“There's something happening here; What it is ain't exactly clear.
There's a man with a gun over there; Telling me I got to beware….
I think it's time we stop, children, what's that sound;
Everybody look what's going down.
There's battle lines being drawn; Nobody's right if everybody's wrong.
Young people speaking their minds; Getting so much resistance from behind.”
— Buffalo Springfield, For What It's Worth
It was the day I decided to become an activist. It was a warm spring day. May 4, 1970. I was a freshman at Oberlin College. A few days earlier, President Richard Nixon had expanded the Vietnam War by invading Cambodia. Anti-war college protests erupted throughout the country.
About 1 p.m., the news hit us in the gut as we huddled around TVs and radios on our sheltered college campus. In just 12 seconds, the Ohio National Guard fired over 60 shots at student protesters at nearby Kent State University. Nine students were wounded, one of them paralyzed for life. Four students — Allison Krause, Jeff Miller, Sandra Scheuer and Bill Schroeder — were killed.
Schroeder, an ROTC student watching the protest, was shot in the back. Scheuer was walking to class. I didn’t know them, but I’ve never forgotten their names.
The greatest lie you can tell someone is that there is plenty of time. I’ve felt a sense of urgency ever since.
No matter your views on guns, our hearts break for the children and families of Parkland, Florida, and the victims of senseless gun violence tragedies that preceded and followed Parkland.
The effort to reduce gun violence in America is paralyzed. We know that no gun law will prevent mass shootings, and there is no one solution to gun violence, but doing nothing is unacceptable. Despite the general consensus among most Americans that some new laws are needed that would make it harder for bad guys and mentally unstable people to own and use a gun to kill innocent human beings, there has been no federal legislative action.
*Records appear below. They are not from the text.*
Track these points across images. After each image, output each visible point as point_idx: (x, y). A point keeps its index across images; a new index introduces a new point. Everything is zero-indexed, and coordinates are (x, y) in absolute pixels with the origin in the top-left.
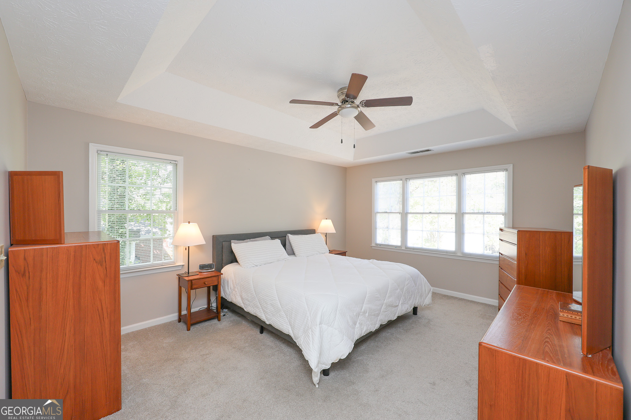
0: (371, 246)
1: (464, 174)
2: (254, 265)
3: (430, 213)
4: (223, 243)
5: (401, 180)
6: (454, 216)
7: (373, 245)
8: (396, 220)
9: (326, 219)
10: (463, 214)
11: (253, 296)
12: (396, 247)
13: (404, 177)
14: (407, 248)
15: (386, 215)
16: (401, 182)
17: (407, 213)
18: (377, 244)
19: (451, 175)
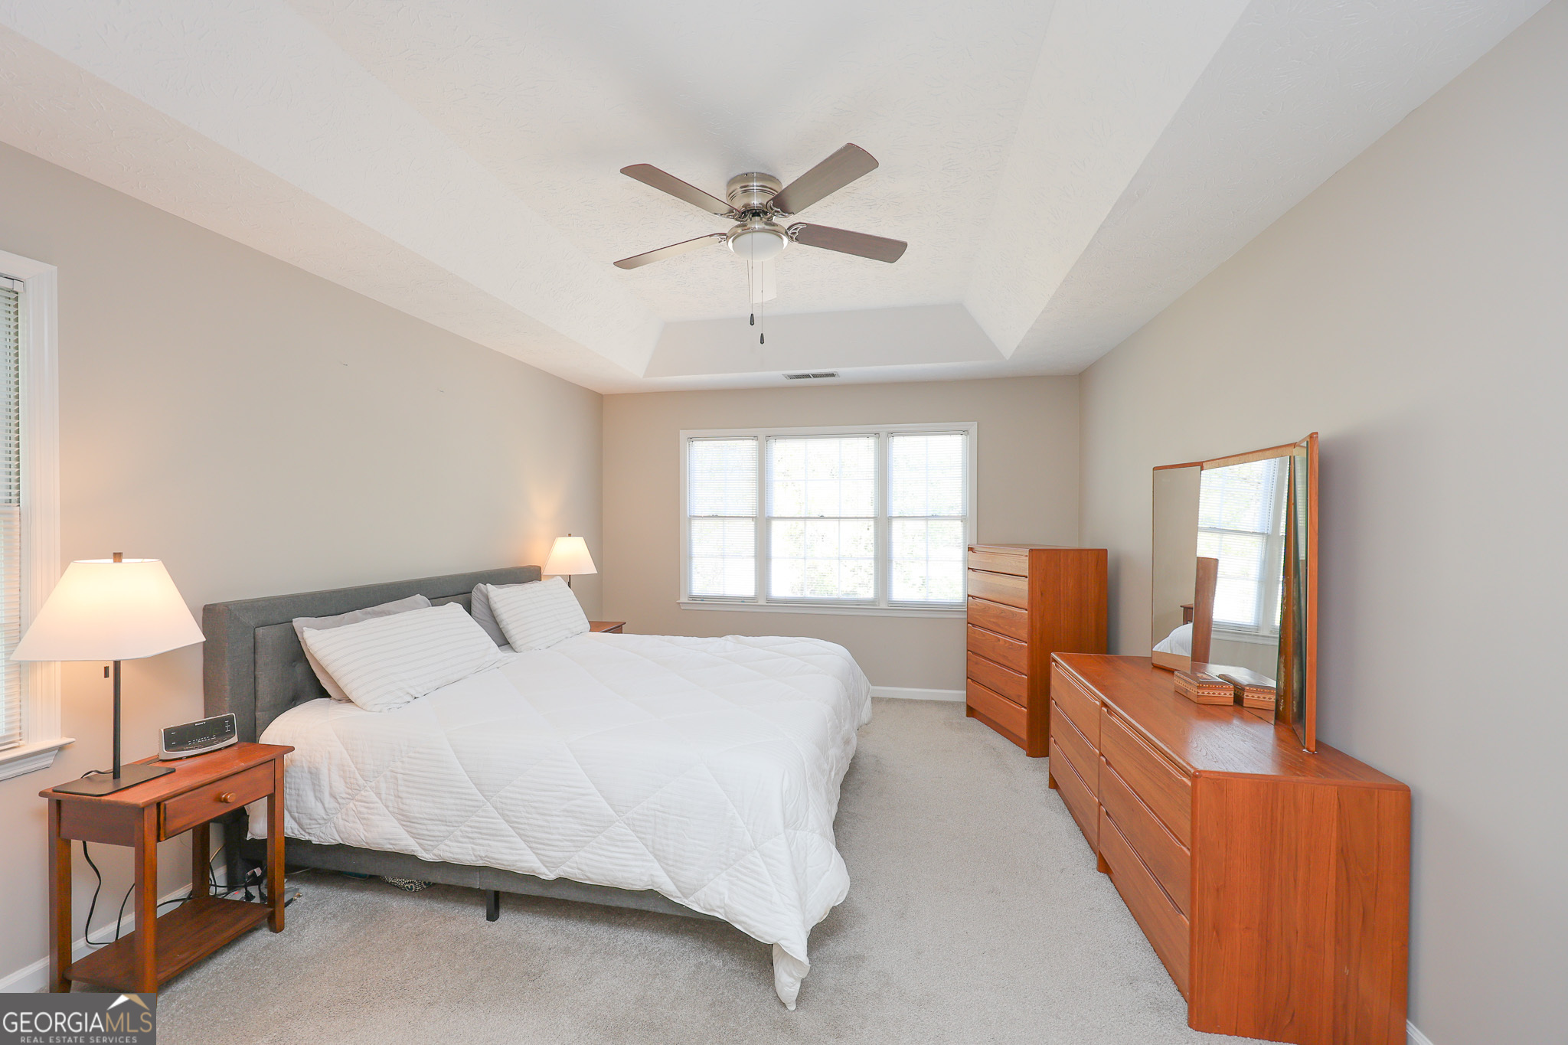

This time feels different. A new generation of young activists appears poised to take the lead for commonsense legislation. The deeply personal response of the Parkland, Florida, high school survivors has struck a chord with millions of Americans.
David Hogg, a student who survived the Parkland killing, said, “We are children. You guys are the adults. Work together, get over your politics and get something done.”
Emma Gonzalez, another student who survived, said, “We are going to be the kids you read about in textbooks…We are going to change the law.”
Much of the most important change around the world — from the peaceful pro-democracy protests in Beijing’s Tiananmen Square to the fall of the Berlin Wall to the American civil rights movement, the efforts to end the Vietnam War and the LGBTQ equality movement — have been led by youth.
This new generation has the potential to be the most powerful in history. Through the power of the internet and social media, this interconnected generation has a unique capacity to speak truth to power.
This new generation is finding its purpose and its voice.
For the victims of Columbine, Sandy Hook, Chardon, Parkland and so many other heartbreaking tragedies, let’s hope that this generation’s voices will lead us to some commonsense solutions and some common ground.
There’s something happening here. What it is, is about to be clear.
Lee Fisher is dean of Cleveland-Marshall College of Law at Cleveland State University. He is the former Ohio attorney general and lieutenant governor, and former president/CEO of the Center for Families and Children and CEOs for Cities.